Nine in 10 crofters is concerned about the lack of crofts available for use by new entrants to the sector, according to a survey.
The survey, commissioned by the sector’s regulatory body, the Crofting Commission, aimed to assess croft under-use and availability across Scotland.
Results from the survey, which attracted responses from more than 400 crofters, reveal 90% believe lack of availability of crofts for new entrants is an issue in their area.
Almost the same amount – 87% – reported unused crofts as an issue in their area, with various reasons cited for the problem.

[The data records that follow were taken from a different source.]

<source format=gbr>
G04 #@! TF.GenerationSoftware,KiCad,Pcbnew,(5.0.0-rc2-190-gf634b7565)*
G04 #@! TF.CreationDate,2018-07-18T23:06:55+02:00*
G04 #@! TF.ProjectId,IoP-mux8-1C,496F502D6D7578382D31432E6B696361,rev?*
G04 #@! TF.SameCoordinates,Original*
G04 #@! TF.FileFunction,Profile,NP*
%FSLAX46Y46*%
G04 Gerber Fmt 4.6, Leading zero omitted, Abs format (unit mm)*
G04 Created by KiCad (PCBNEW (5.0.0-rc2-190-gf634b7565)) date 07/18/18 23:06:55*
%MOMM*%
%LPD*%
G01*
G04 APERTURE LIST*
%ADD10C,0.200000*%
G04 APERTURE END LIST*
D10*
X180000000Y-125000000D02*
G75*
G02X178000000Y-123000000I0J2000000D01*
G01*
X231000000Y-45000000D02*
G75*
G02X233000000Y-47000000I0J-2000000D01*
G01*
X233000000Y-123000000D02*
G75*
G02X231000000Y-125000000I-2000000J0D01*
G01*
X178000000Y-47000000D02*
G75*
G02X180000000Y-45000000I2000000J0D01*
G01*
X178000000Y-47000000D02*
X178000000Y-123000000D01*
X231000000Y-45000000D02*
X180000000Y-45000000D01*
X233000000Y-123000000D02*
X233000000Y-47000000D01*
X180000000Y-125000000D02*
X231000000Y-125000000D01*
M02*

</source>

“The respondents cited four main contributing factors for under-use – crofters living away from their croft, crofters retaining the croft as a valuable financial asset, crofters being seen as hesitant to assign/sublet their croft to someone out with the family and resident crofters having no desire to work their crofts,” said Crofting Commission head of crofting development, Heather Mack.

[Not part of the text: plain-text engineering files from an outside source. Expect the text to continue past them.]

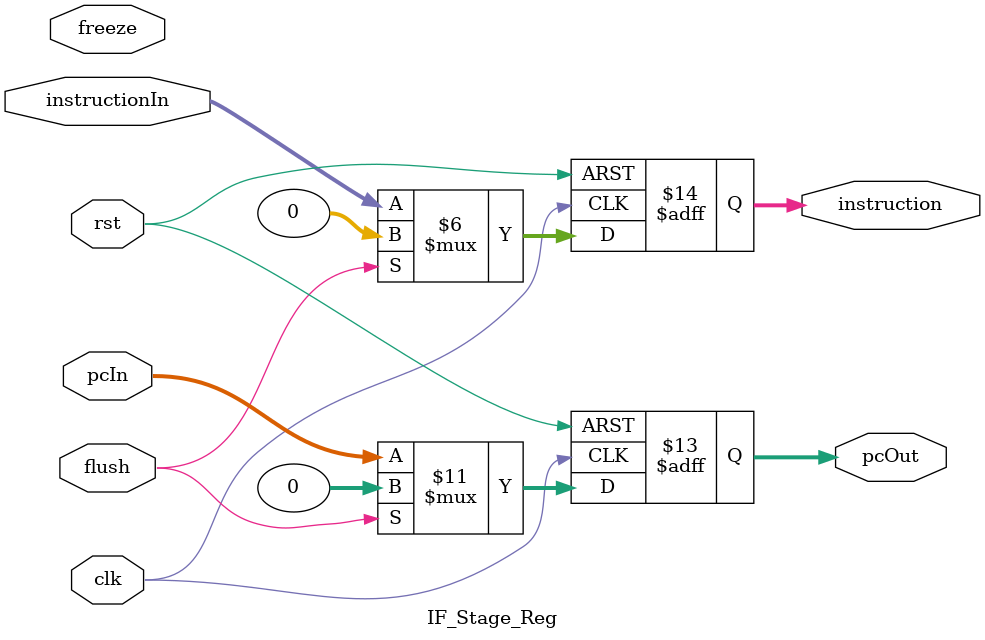
<source format=v>
module IF_Stage_Reg #(parameter N = 32)(clk, rst, freeze, flush, pcIn, instructionIn, pcOut, instruction);
    input clk, rst, freeze, flush;
    input [N-1:0] pcIn;
    input [N-1:0] instructionIn;
    output reg [N-1:0] pcOut;
    output reg [N-1:0] instruction;

    always @(posedge clk or posedge rst) begin
        if(rst) begin
            pcOut <= 0;
            instruction <= 0;
        end  
        else if(flush) begin
            pcOut <= 0;
            instruction <= 0;
        end
        else if(~freeze) begin
            pcOut <= pcIn;
            instruction <= instructionIn;
        end  
        else begin
            pcOut <= pcIn;
            instruction <= instructionIn;
        end  
    end
endmodule
</source>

She said respondents had also identified four key areas the Crofting Commission needed to focus on to encourage crofters to make their crofts available to new entrants.
“These were the need for an increase in promotion of the benefits of making crofts available to new entrants, increasing the understanding amongst crofters of regulatory options such as assignation, subletting and division that could be used to create an opportunity for others, the need for community pressure to see crofts well used, and action by the Crofting Commission in respect of non-resident crofters or crofters that do not cultivate their croft,” added Ms Mack.

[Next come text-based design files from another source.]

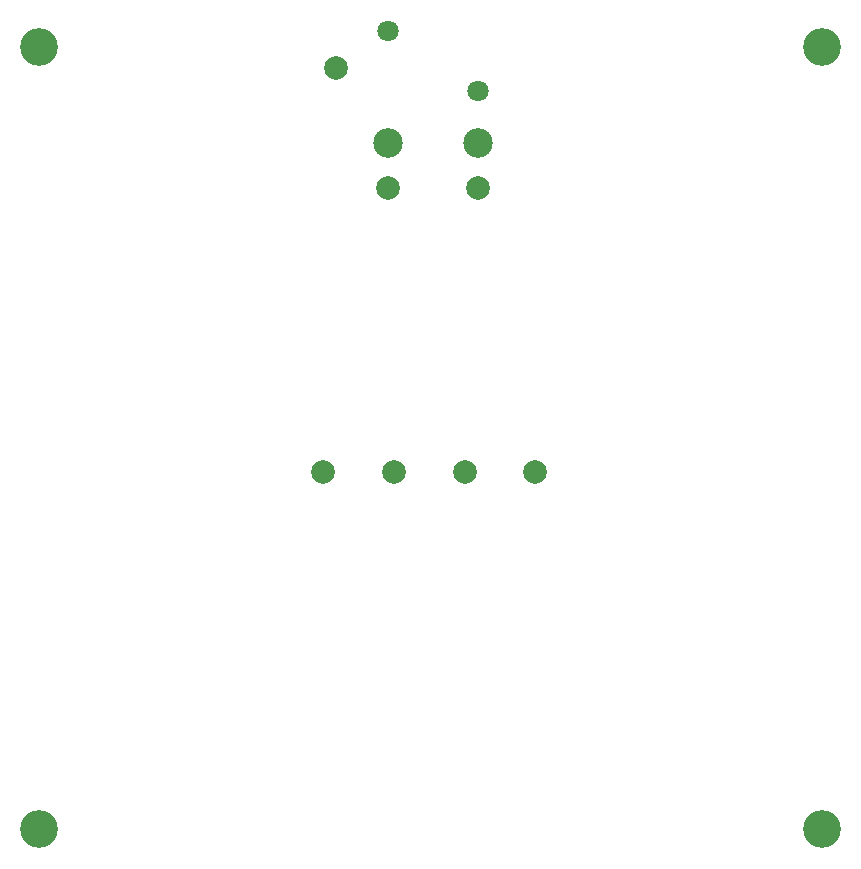
<source format=gbr>
%TF.GenerationSoftware,KiCad,Pcbnew,(5.1.9)-1*%
%TF.CreationDate,2022-02-10T16:59:52-07:00*%
%TF.ProjectId,Stepper_to_XLR4,53746570-7065-4725-9f74-6f5f584c5234,rev?*%
%TF.SameCoordinates,Original*%
%TF.FileFunction,Soldermask,Top*%
%TF.FilePolarity,Negative*%
%FSLAX46Y46*%
G04 Gerber Fmt 4.6, Leading zero omitted, Abs format (unit mm)*
G04 Created by KiCad (PCBNEW (5.1.9)-1) date 2022-02-10 16:59:52*
%MOMM*%
%LPD*%
G01*
G04 APERTURE LIST*
%ADD10C,2.000000*%
%ADD11C,1.800000*%
%ADD12C,2.500000*%
%ADD13C,3.200000*%
G04 APERTURE END LIST*
D10*
%TO.C,J1*%
X47000000Y-41000000D03*
X41000000Y-41000000D03*
X35000000Y-41000000D03*
X29000000Y-41000000D03*
%TD*%
D11*
%TO.C,PS1*%
X42130000Y-8725000D03*
X34510000Y-3645000D03*
D10*
X30070000Y-6815000D03*
X42130000Y-16985000D03*
D12*
X42130000Y-13170000D03*
X34510000Y-13170000D03*
D10*
X34510000Y-16985000D03*
%TD*%
D13*
%TO.C,MH4*%
X71250000Y-5000000D03*
%TD*%
%TO.C,MH3*%
X71250000Y-71250000D03*
%TD*%
%TO.C,MH2*%
X5000000Y-71250000D03*
%TD*%
%TO.C,MH1*%
X5000000Y-5000000D03*
%TD*%
M02*

</source>
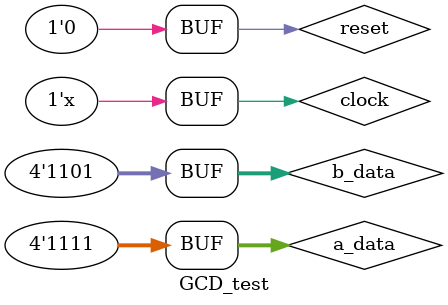
<source format=v>
`timescale 1ns / 1ps

module GCD_test();

reg [3:0] a_data,b_data;
reg reset;
reg clock = 1'b1;
wire [3:0] d_out;

GCD_UNIFIED_HW UUT(a_data,b_data,reset,clock,d_out);

always 
#5 clock = ~clock; 

initial 

begin
reset <= 1;
#10
reset <= 0 ;
//a_data <= 4'b1111;
//b_data <= 4'b1101;
//a_data <= 4'b1101;
//b_data <= 4'b1111;
//a_data <= 4'b0110;
//b_data <= 4'b0011;
a_data <= 4'b1111;
b_data <= 4'b1101;

end

endmodule

</source>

She said work to get more new entrants into the sector would require a combined approach from crofting communities, the Crofting Commission, and stakeholders.
“The demand from new entrants and existing crofters to access crofts is keenly felt by both crofting communities and the Commission,” added Ms Mack.
“We all need to work together to encourage turnover of crofts to create opportunities and increase active crofting.”
Scottish Crofting Federation chairman, Donald MacKinnon, welcomed publication of the survey results and said the Crofting Commission must be given adequate resource to help increase the number of active crofters in Scotland.
He said: “The regulator can only do what resources allow. If we are to see the impending catastrophe [of empty crofts] averted, the regulator has to be given the means to tackle it.”